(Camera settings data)

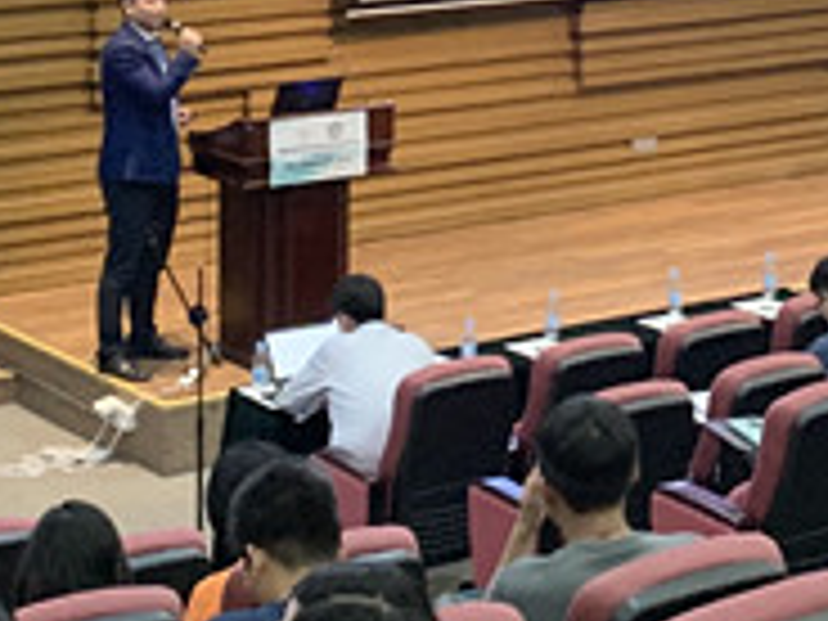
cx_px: 693
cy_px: -117
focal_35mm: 113
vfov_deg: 12.8
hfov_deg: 17.2
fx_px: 2703
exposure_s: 1/33
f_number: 1.8
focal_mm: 4.25
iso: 320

▸ **Problem to solve**: Exclude images. Return the data above verbatim.

▸ **Answer box**:
cx_px: 693
cy_px: -117
focal_35mm: 113
vfov_deg: 12.8
hfov_deg: 17.2
fx_px: 2703
exposure_s: 1/33
f_number: 1.8
focal_mm: 4.25
iso: 320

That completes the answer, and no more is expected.